PAGE EXCERPT:
"""
While a computer was used, it was a Donner “analog computer” (i.e. patch cords to configure execution). For conveying instructions, for centuries there has been flags, horns, signals fires and other such means. But these instructions can only be interpreted after agreed upon meaning. Therefore, is there a distinction between PROGRAMMING and SOFTWARE ? One “programs” a processor by specifying the precise set of instructions understood by that processor – whether it be by holes in paper, patch cables, or sequences electrically read from a RAM module. Original “assembly language” is just a short-hand notation to those sequences (“MOV” instead of “0100 1100”). SOFTWARE is then some hybrid between “natural language” and “machine language”, to try to express logic sequences in a more portable fashion. As such, it is the “compiler” that is doing the programming (translating the intent-expressed-in-software into instructions understood by the target system). An “XYZ.ASM” files, which might be hardware drivers but can also be very delicately crafted games, are certainly still categorized as SOFTWARE. In any case, all this does suggest there is some distinction between “system-specific programming” (of a machine, which could be conducted as slow as blowing bubbles or as fast micro-switches) and SOFTWARE (an evolution of mathematics-like symbols to express logic, coordinated to achieve some intent). Which then suggest SOFTWARE is an entirely new medium, akin to the development of writing itself – a very momentus occasion for humankind.
"""
[Items stored from a collection]
"""
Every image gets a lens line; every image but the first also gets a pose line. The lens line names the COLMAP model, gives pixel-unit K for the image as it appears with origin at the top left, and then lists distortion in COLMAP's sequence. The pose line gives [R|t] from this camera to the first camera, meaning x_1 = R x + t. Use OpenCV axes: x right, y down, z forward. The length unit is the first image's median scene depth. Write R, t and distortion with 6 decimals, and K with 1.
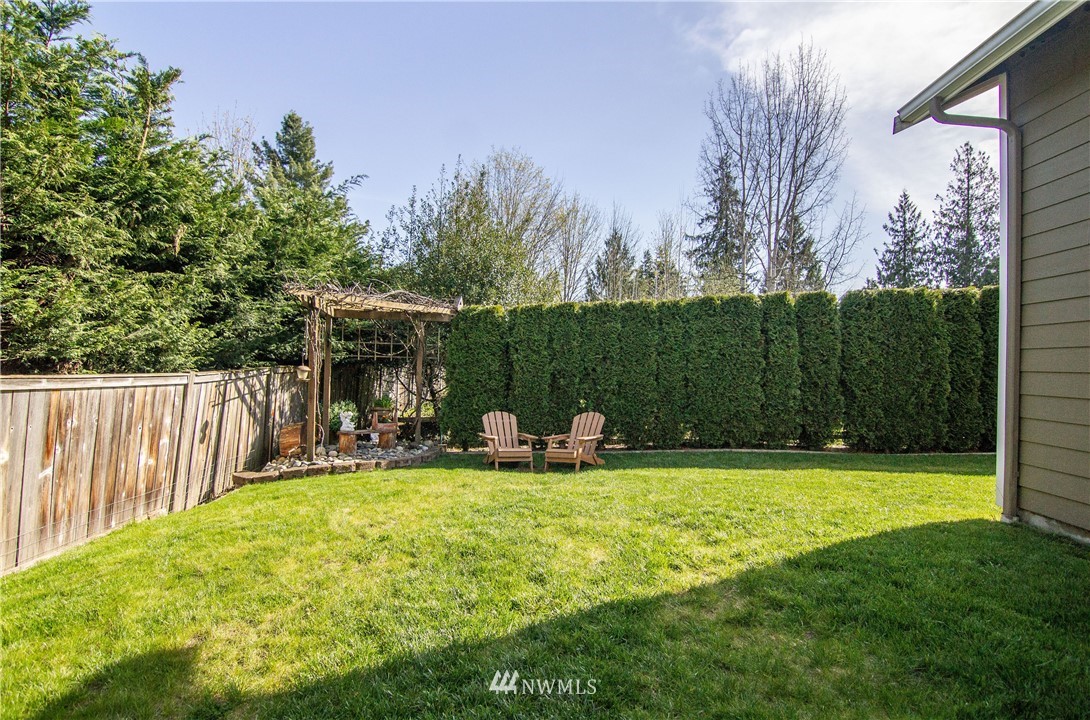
lens RADIAL K [[553.1, 0, 543.4], [0, 553.1, 362.1], [0, 0, 1]] dist [-0.014991, -0.001844]
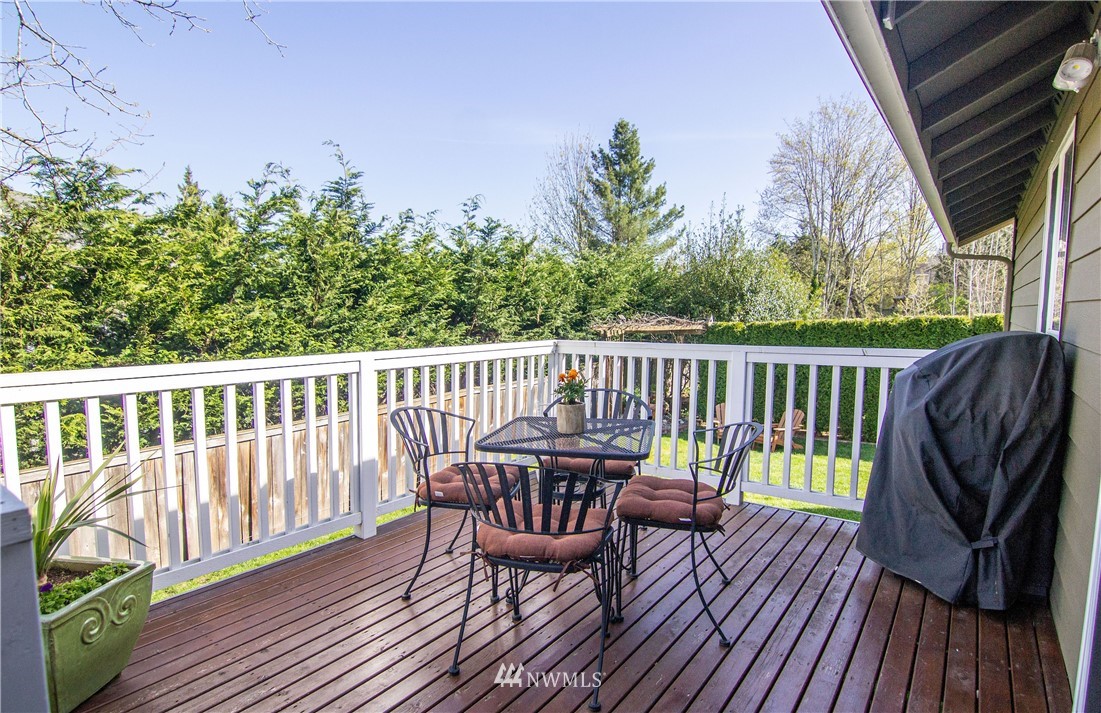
lens RADIAL K [[568.6, 0, 552.5], [0, 568.6, 352.9], [0, 0, 1]] dist [-0.023593, 0.000244]
pose [[0.840581, 0.035356, -0.540530, 0.098407], [0.006363, 0.997154, 0.075117, -0.046352], [0.541648, -0.066581, 0.837964, -0.140653]]
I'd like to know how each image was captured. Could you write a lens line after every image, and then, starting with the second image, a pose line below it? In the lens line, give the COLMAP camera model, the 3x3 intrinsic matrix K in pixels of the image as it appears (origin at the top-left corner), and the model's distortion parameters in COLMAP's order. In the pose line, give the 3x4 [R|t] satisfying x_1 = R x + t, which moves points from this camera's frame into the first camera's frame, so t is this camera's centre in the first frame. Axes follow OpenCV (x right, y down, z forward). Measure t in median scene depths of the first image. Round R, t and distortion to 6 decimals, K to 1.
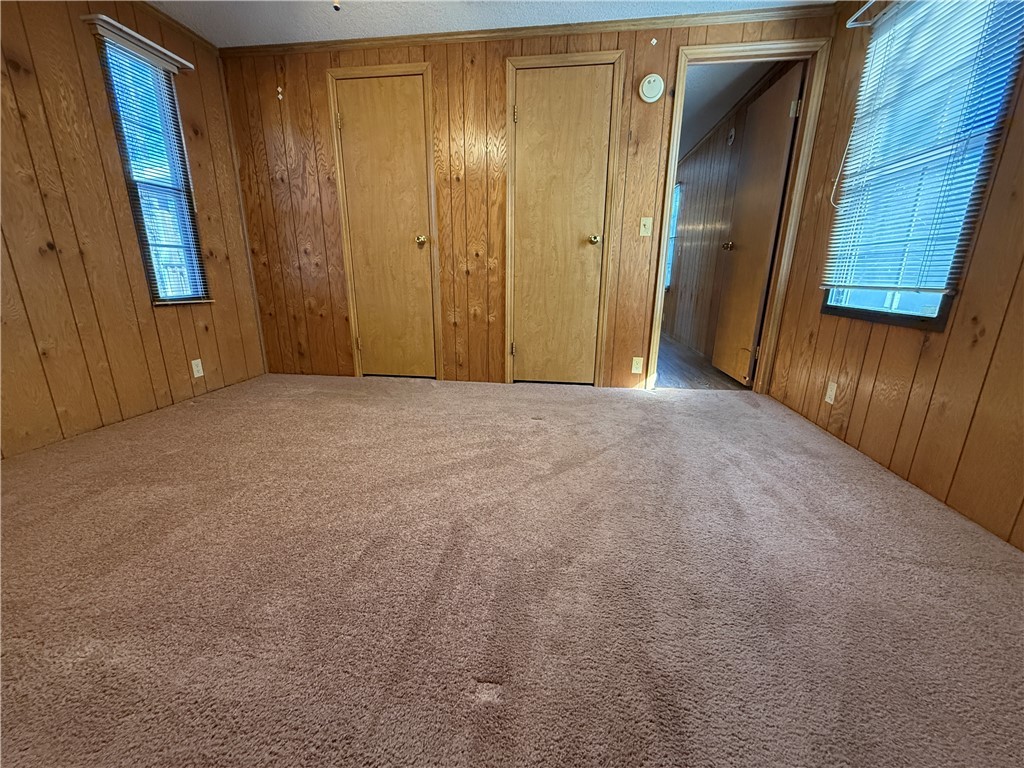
lens RADIAL K [[407.4, 0, 511.1], [0, 407.4, 384.3], [0, 0, 1]] dist [0.000166, -0.000059]
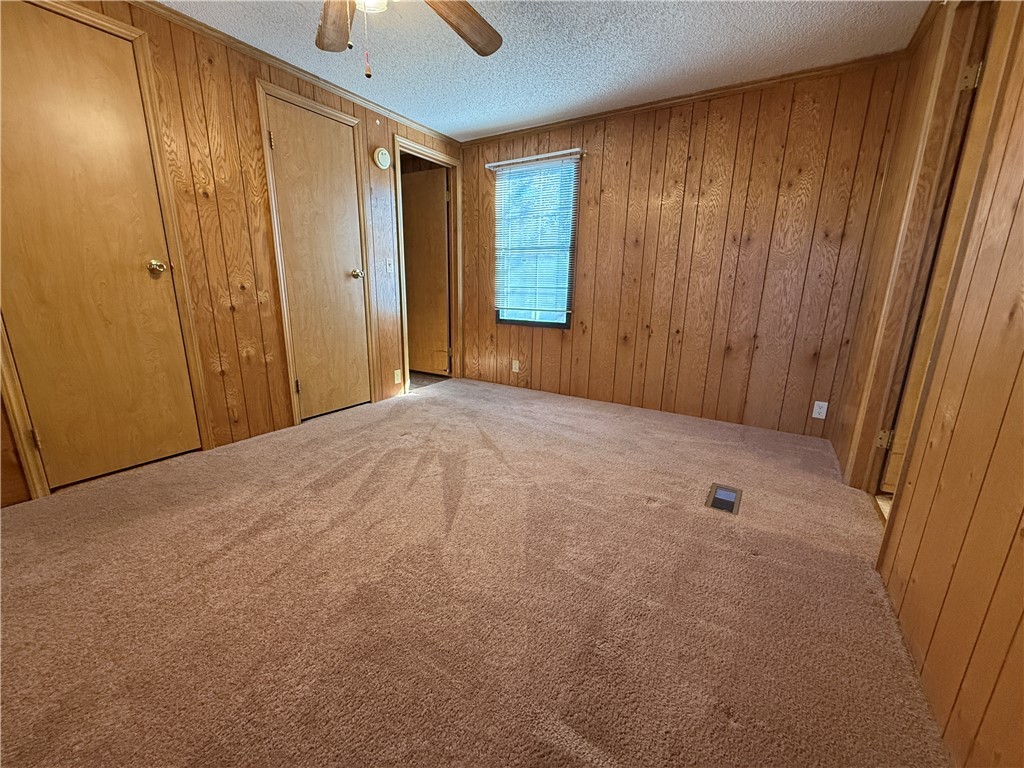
"""
WHAT IS EXPECTED: Sum up the page excerpt in two sentences. This data is separate material, unrelated to the page excerpt.

OUTPUT OF THE EXERCISE: Programming a processor means specifying the precise instructions it understands, whether through holes in paper, patch cables, or sequences read from RAM. Software, by contrast, is a hybrid between natural and machine language that expresses logic more portably, with the compiler doing the actual programming, and this suggests software is an entirely new medium akin to the development of writing.